The National Secular Society (NSS) today published a report on an outbreak of violence between religious gangs at Bradford’s St Bede’s School on Monday. Whereas Bradford’s Telegraph and Argus was somewhat coy about revealing the identity of one of the two factions, insulting the intelligence of its readers by referring to ‘Conflict between two faiths at a Bradford catholic school’ thereby singling out Christians, the NSS had no such inhibitions about identifying the Muslim begetters of violence who attacked school buses:
Stones and half-bricks were thrown at the three buses and terrified pupils had to dodge the missiles which smashed windows causing £600 worth of damage.
This violence followed on from an earlier ‘stand-off’ between the two gangs. The fact is, the two don’t mix, and pupils should not have to suffer from being forced to study alongside Muslims. Such forcible mixing is harmful to the educational and personal development of non-Muslim pupils, and it is disgraceful that children’s futures are being blighted for the sake of politically correct and factually insupportable platitudes concerning the desirability of this type of mixed education. Witness the result of the enforced bussing of Muslim pupils from Swindon to the Ridgeway School in the Wiltshire village of Wroughton: a pupil named Henry Webster almost losing his life after falling victim to a vicious hammer attack by a Muslim gang.
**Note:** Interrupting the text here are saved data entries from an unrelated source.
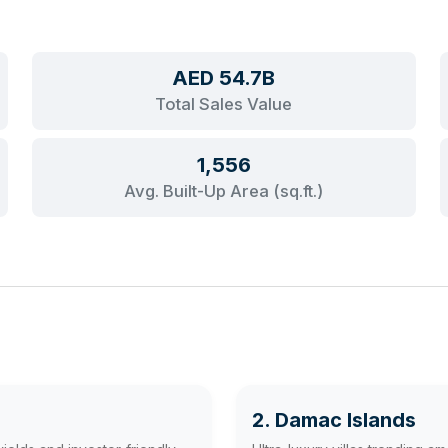
AED 54.7B
Total Sales Value
1,556
Avg. Built-Up Area (sq.ft.)
2. Damac Islands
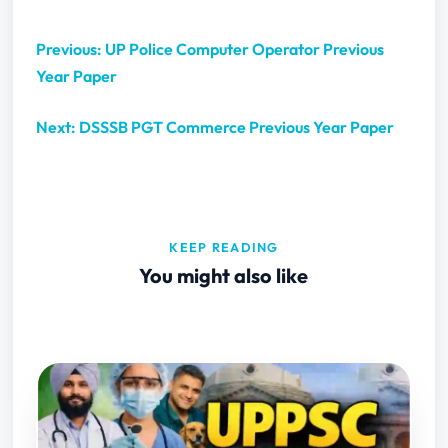
Previous: UP Police Computer Operator Previous
Year Paper
Next: DSSSB PGT Commerce Previous Year Paper
KEEP READING
You might also like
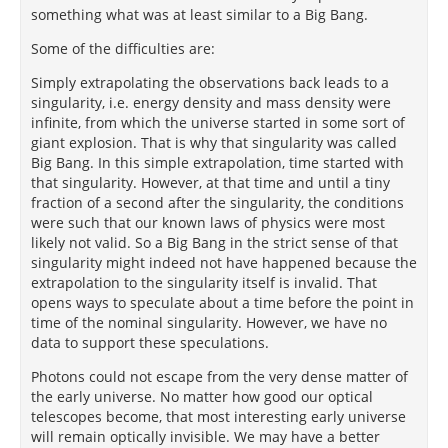
something what was at least similar to a Big Bang.
Some of the difficulties are:
Simply extrapolating the observations back leads to a
singularity, i.e. energy density and mass density were
infinite, from which the universe started in some sort of
giant explosion. That is why that singularity was called
Big Bang. In this simple extrapolation, time started with
that singularity. However, at that time and until a tiny
fraction of a second after the singularity, the conditions
were such that our known laws of physics were most
likely not valid. So a Big Bang in the strict sense of that
singularity might indeed not have happened because the
extrapolation to the singularity itself is invalid. That
opens ways to speculate about a time before the point in
time of the nominal singularity. However, we have no
data to support these speculations.
Photons could not escape from the very dense matter of
the early universe. No matter how good our optical
telescopes become, that most interesting early universe
will remain optically invisible. We may have a better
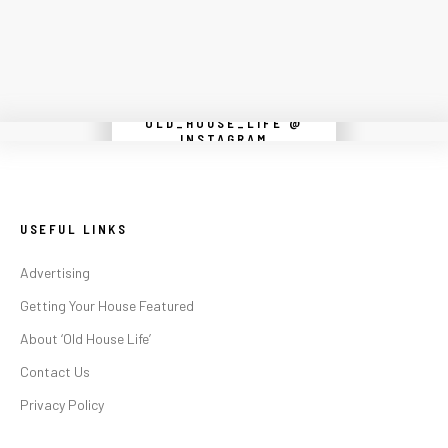
OLD_HOUSE_LIFE @
Instagram did not return a 200.
INSTAGRAM
USEFUL LINKS
Advertising
Getting Your House Featured
About ‘Old House Life’
Contact Us
Privacy Policy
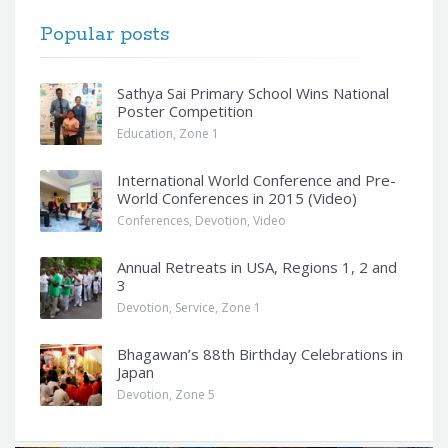
Popular posts
Sathya Sai Primary School Wins National
Poster Competition
Education
,
Zone 1
International World Conference and Pre-
World Conferences in 2015 (Video)
Conferences
,
Devotion
,
Video
Annual Retreats in USA, Regions 1, 2 and
3
Devotion
,
Service
,
Zone 1
Bhagawan’s 88th Birthday Celebrations in
Japan
Devotion
,
Zone 5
Comments left on the Telegraph and Argus website seem to back up the idea that the violence was one-sided and perpetrated by Muslim pupils. One commenter claimed that “the older brothers, [and] cousins” of the Muslim attackers came out to assist them in bricking the buses. Another commenter stated that the print version of the Telegraph and Argus reported that "unrest was sparked by a Year 11 class discussion over religion" in which Muslims had provoked their Catholic classmates with derogatory remarks.
Heaton Labour Councillor Imdad Hussain intervened stating that talks were needed between parents and pupils from both sides to avoid an escalation into what the NSS described as ‘full-scale gang warfare’. However, what is really required of course is the punishment and expulsion of those Muslim pupils who engaged in this utterly unjustifiable act of violence, as well as the arrest and imprisonment of any other family members who turned up to assist in this crime. By calling for 'talks', Hussain seems to be implying that there is some form of moral equivalence between the two sides. So far as I can see, this is not the case, for there is one clear aggressor and the aggressor must be dealt with firmly rather than pandered to. This is the only approach that will nip violence in the bud.
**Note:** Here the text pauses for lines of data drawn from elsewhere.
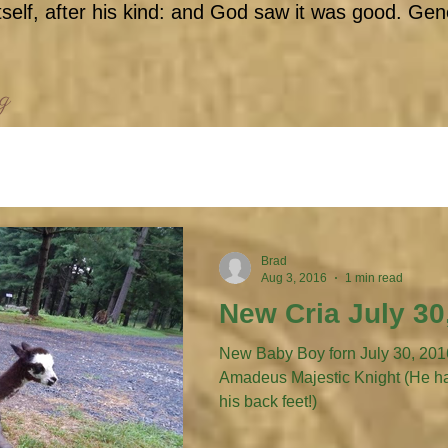
self, after his kind: and God saw it was good. Gen
og
Brad
Aug 3, 2016
1 min read
New Cria July 30
New Baby Boy forn July 30, 2016 to
Amadeus Majestic Knight (He has his little fancy boots on
his back feet!)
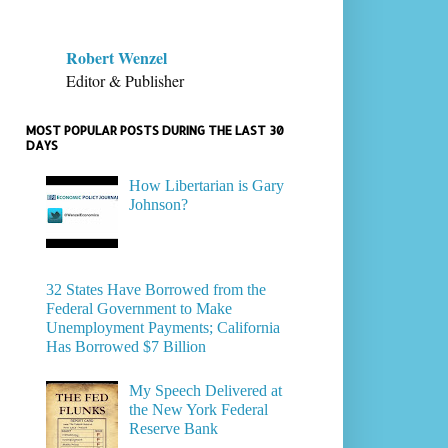
Robert Wenzel
Editor & Publisher
MOST POPULAR POSTS DURING THE LAST 30
DAYS
How Libertarian is Gary
Johnson?
32 States Have Borrowed from the
Federal Government to Make
Unemployment Payments; California
Has Borrowed $7 Billion
My Speech Delivered at
the New York Federal
Reserve Bank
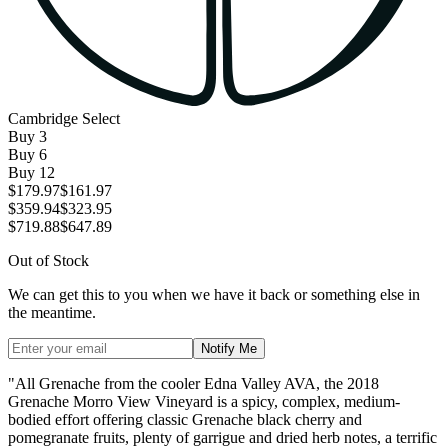
Cambridge Select
Buy
3
Buy
6
Buy
12
$179.97
$161.97
$359.94
$323.95
$719.88
$647.89
Out of Stock
We can get this to you when we have it back or something else in
the meantime.
Notify Me
"All Grenache from the cooler Edna Valley AVA, the 2018
Grenache Morro View Vineyard is a spicy, complex, medium-
bodied effort offering classic Grenache black cherry and
pomegranate fruits, plenty of garrigue and dried herb notes, a terrific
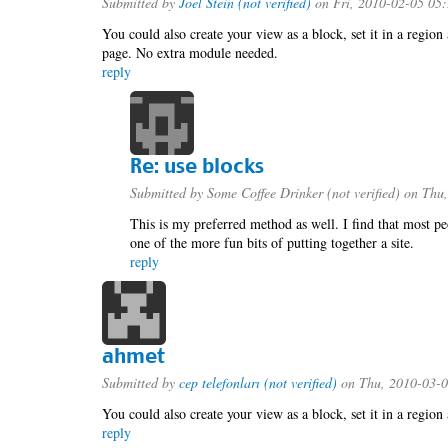
Submitted by
Joel Stein (not verified)
on Fri, 2010-02-05 05
You could also create your view as a block, set it in a region
page. No extra module needed.
reply
Re: use blocks
Submitted by
Some Coffee Drinker (not verified)
on Thu,
This is my preferred method as well. I find that most pe
one of the more fun bits of putting together a site.
reply
ahmet
Submitted by
cep telefonları (not verified)
on Thu, 2010-03-0
You could also create your view as a block, set it in a region
reply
This sort of predatory violence has of course bedevilled Bradford for many years, as exemplified by a brutal attack upon an 89-year-old English woman in Lister Park (situated next to St Bede’s) and an assault upon an English pensioner couple by a Muslim gang within a fortnight of each other in June 2009. Neighbouring Dewsbury, with its large and growing Islamic enclaves, has also witnessed attacks upon English residents and buses. There are many other cases of aggression - including assault, arson and death threats – which go unreported either because the victims fear being stigmatised as ‘racists’, or because the media and politicians are unwilling to face up to it because of fears over what they term ‘community cohesion’ (in reality, a fear of losing Muslim bloc votes). It is against such a backdrop of ethno-religious aggression that the incident at St Bede’s should be viewed.